Re: [PATCH v3 0/5] Avoid that scsi-mq queue processing stalls

Bart Van Assche <Bart.VanAssche@xxxxxxxxxxx> · Fri, 7 Apr 2017 15:46:45 +0000

On Fri, 2017-04-07 at 23:34 +0800, Ming Lei wrote:
> On Fri, Apr 07, 2017 at 03:18:19PM +0000, Bart Van Assche wrote:
> > On Fri, 2017-04-07 at 17:41 +0800, Ming Lei wrote:
> > > On Thu, Apr 06, 2017 at 11:10:45AM -0700, Bart Van Assche wrote:
> > > > Hello Jens,
> > > > 
> > > > The five patches in this patch series fix the queue lockup I reported
> > > > recently on the linux-block mailing list.

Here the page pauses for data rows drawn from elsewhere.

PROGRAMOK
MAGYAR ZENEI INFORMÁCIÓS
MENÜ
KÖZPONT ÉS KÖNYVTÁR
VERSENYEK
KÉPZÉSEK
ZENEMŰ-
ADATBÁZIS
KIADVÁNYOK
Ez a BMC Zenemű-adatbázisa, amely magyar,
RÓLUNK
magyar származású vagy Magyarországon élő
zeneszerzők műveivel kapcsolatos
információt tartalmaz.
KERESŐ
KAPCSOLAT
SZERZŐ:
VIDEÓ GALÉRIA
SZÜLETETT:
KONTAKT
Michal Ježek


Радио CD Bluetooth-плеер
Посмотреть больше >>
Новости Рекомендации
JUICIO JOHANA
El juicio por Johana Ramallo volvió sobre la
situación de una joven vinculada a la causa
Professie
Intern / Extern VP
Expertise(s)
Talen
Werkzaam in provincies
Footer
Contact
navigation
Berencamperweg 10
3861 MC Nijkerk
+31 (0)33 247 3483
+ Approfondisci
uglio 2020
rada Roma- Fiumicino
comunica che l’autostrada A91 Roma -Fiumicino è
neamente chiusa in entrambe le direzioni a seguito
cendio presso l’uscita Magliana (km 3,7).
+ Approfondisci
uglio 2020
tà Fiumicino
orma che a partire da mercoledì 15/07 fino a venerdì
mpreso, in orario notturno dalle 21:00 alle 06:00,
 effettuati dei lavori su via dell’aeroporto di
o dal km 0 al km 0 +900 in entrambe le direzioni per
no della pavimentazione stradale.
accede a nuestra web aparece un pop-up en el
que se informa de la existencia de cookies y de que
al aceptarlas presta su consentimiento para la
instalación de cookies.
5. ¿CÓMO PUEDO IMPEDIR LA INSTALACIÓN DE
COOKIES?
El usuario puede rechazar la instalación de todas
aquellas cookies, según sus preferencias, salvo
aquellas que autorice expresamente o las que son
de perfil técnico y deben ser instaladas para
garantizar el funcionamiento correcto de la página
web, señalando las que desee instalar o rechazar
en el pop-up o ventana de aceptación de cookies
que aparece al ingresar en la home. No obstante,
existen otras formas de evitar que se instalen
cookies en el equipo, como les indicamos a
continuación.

Please consider these patches
> > > > for inclusion in the upstream kernel.
> > > 
> > > I read the commit log of the 5 patches, looks not found descriptions
> > > about root cause of the queue lockup, so could you explain a bit about
> > > the reason behind?
> > 
> > Hello Ming,
> > 
> > If a .queue_rq() function returns BLK_MQ_RQ_QUEUE_BUSY then the block
> > driver that implements that function is responsible for rerunning the
> > hardware queue once requests can be queued successfully again. That is
> > not the case today for the SCSI core. Patch 5/5 ensures that hardware
> 
> The current .queue_rq() will call blk_mq_delay_queue() if QUEUE_BUSY is
> returned, and once request is completed, the queue will be restarted
> by blk_mq_start_stopped_hw_queues() in scsi_end_request(). This way
> sounds OK in theory. And I just try to understand the specific reason
> which causes the lockup, but still not get it.

Hello Ming,

blk_mq_delay_queue() stops and restarts a hardware queue after a delay has
expired. If the SCSI core calls blk_mq_start_stopped_hw_queues() after that
delay has expired no queues will be restarted. This is why patch 5/5 changes
two blk_mq_start_stopped_hw_queues() calls into two blk_mq_run_hw_queues()
calls.

Bart.